• [DATA TO PROCESS]

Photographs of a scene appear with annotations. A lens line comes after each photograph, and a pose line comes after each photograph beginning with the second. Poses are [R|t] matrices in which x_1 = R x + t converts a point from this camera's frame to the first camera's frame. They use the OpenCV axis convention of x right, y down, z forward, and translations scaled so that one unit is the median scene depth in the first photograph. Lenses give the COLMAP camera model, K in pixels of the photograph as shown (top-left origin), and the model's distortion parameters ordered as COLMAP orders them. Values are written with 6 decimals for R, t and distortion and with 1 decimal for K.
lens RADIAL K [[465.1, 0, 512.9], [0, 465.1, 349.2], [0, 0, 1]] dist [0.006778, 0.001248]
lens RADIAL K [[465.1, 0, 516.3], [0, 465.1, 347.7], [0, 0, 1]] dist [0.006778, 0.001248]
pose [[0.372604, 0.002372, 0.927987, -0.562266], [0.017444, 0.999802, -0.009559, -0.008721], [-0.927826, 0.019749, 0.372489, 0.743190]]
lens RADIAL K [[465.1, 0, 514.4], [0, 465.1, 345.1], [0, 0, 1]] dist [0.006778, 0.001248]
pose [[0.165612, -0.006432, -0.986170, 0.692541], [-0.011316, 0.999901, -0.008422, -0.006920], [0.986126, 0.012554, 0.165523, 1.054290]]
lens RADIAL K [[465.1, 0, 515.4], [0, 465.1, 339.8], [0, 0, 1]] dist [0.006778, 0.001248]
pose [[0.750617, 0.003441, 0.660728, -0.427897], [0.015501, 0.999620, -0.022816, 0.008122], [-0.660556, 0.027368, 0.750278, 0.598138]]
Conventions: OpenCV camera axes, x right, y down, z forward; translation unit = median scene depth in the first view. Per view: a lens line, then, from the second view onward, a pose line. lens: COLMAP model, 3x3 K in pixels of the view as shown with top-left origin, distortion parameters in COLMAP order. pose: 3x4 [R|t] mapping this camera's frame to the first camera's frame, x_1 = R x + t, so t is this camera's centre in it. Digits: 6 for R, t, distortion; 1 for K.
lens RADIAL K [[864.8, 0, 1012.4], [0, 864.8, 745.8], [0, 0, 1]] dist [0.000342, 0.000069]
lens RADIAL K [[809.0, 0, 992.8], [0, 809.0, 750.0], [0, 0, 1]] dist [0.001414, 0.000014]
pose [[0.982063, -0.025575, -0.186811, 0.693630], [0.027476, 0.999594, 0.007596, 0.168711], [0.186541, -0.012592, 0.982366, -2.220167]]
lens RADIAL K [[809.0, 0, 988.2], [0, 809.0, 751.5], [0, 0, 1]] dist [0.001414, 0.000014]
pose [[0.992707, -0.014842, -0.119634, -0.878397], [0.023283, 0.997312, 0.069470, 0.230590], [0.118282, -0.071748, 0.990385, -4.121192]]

• [YOUR ASSIGNMENT]
Reproduce the rows word for word, starting at their first line and stopping after the line that contains "0.027368, 0.750278, 0.598138]]".

• [COMPLETED TASK]
Photographs of a scene appear with annotations. A lens line comes after each photograph, and a pose line comes after each photograph beginning with the second. Poses are [R|t] matrices in which x_1 = R x + t converts a point from this camera's frame to the first camera's frame. They use the OpenCV axis convention of x right, y down, z forward, and translations scaled so that one unit is the median scene depth in the first photograph. Lenses give the COLMAP camera model, K in pixels of the photograph as shown (top-left origin), and the model's distortion parameters ordered as COLMAP orders them. Values are written with 6 decimals for R, t and distortion and with 1 decimal for K.
lens RADIAL K [[465.1, 0, 512.9], [0, 465.1, 349.2], [0, 0, 1]] dist [0.006778, 0.001248]
lens RADIAL K [[465.1, 0, 516.3], [0, 465.1, 347.7], [0, 0, 1]] dist [0.006778, 0.001248]
pose [[0.372604, 0.002372, 0.927987, -0.562266], [0.017444, 0.999802, -0.009559, -0.008721], [-0.927826, 0.019749, 0.372489, 0.743190]]
lens RADIAL K [[465.1, 0, 514.4], [0, 465.1, 345.1], [0, 0, 1]] dist [0.006778, 0.001248]
pose [[0.165612, -0.006432, -0.986170, 0.692541], [-0.011316, 0.999901, -0.008422, -0.006920], [0.986126, 0.012554, 0.165523, 1.054290]]
lens RADIAL K [[465.1, 0, 515.4], [0, 465.1, 339.8], [0, 0, 1]] dist [0.006778, 0.001248]
pose [[0.750617, 0.003441, 0.660728, -0.427897], [0.015501, 0.999620, -0.022816, 0.008122], [-0.660556, 0.027368, 0.750278, 0.598138]]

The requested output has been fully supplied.